ResPublica’s latest Green Paper (http://www.respublica.org.uk/item/The-Community-Renewables-Economy-Starting-up-scaling-up-and-spinning-out-zlbz) is one of a series of ‘short provocative pieces’ aimed at ‘sparking debate’. It has been published in advance of the forthcoming government policy paper on community renewables, and argues an interesting case for joint ventures as a basis for growth in UK community energy.
There are one or two unfortunate factual errors such as describing Baywind as a project without any equity in its project, and stating (in the source data from Scene Connect) that Westmill wind farm is owned by its charitable arm WESET. In each case a co-operative (which is part of the Energy4All ‘family’ of co-ops) holds 100% ownership of these two iconic projects.
However ResPublica makes some very useful points that are in line with Energy4All’s own recent response to the DECC (Dept of Energy & Climate Change) consultation…..
The huge potential of community energy is noted, with the suggestion that a target of 20% of UK renewables in community ownership by 2020, is achievable. The necessity of engaging communities if the UK is to meet its international obligations, the virtuous circle of reinvestment that often accompanies community schemes, and the social benefits, are also stressed.
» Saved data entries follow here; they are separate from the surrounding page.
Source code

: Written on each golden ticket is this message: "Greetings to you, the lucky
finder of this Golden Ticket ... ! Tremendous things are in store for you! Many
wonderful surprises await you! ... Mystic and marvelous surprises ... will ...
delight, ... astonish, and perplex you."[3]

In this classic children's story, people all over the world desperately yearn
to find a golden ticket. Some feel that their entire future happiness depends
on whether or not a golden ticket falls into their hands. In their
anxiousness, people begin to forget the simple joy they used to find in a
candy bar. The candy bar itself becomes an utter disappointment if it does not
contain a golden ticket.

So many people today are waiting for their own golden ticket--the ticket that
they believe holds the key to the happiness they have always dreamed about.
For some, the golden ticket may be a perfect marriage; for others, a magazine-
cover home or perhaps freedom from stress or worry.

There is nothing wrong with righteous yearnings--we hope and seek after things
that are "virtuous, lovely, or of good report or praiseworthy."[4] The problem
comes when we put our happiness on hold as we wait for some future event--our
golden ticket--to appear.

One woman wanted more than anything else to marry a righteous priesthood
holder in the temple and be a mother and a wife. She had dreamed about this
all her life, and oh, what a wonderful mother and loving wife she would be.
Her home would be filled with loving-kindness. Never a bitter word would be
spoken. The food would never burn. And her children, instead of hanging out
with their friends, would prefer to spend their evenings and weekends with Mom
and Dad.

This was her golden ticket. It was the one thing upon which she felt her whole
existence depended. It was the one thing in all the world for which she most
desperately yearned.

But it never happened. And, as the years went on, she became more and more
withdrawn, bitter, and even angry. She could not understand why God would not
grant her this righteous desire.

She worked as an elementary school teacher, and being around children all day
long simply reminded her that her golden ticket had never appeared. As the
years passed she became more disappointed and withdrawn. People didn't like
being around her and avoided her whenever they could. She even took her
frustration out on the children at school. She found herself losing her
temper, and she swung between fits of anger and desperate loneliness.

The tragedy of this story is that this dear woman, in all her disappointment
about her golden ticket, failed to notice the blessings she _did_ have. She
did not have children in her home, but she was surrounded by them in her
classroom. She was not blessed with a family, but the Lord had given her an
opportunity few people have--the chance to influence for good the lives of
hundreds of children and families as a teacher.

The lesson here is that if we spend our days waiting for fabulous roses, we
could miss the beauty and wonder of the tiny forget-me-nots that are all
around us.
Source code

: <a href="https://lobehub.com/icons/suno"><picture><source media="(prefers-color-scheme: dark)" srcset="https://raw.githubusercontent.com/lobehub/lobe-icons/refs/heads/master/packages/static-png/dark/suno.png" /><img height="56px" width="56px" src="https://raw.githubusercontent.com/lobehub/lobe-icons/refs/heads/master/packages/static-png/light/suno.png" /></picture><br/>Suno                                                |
ResPublica notes the huge frustration of community groups at the barriers they face in delivering community renewables projects. Two prime villains are singled out: ‘overbearing planning restrictions’ and ‘a dearth of external private finance’. Other barriers are also identified such as a lack of guidance, information and expertise in community groups. Energy4All would not disagree with any of these findings, which are familiar ground for anyone involved in the sector and affect any community project that raises its sights above the level of small PV installations. Progress on any of these would be most welcome, particularly the Planning issue and the perennial shortage of both Risk and Investment capital. Based on this analysis, ResPublica then makes its key Recommendation for the greater use of Joint Ownership models.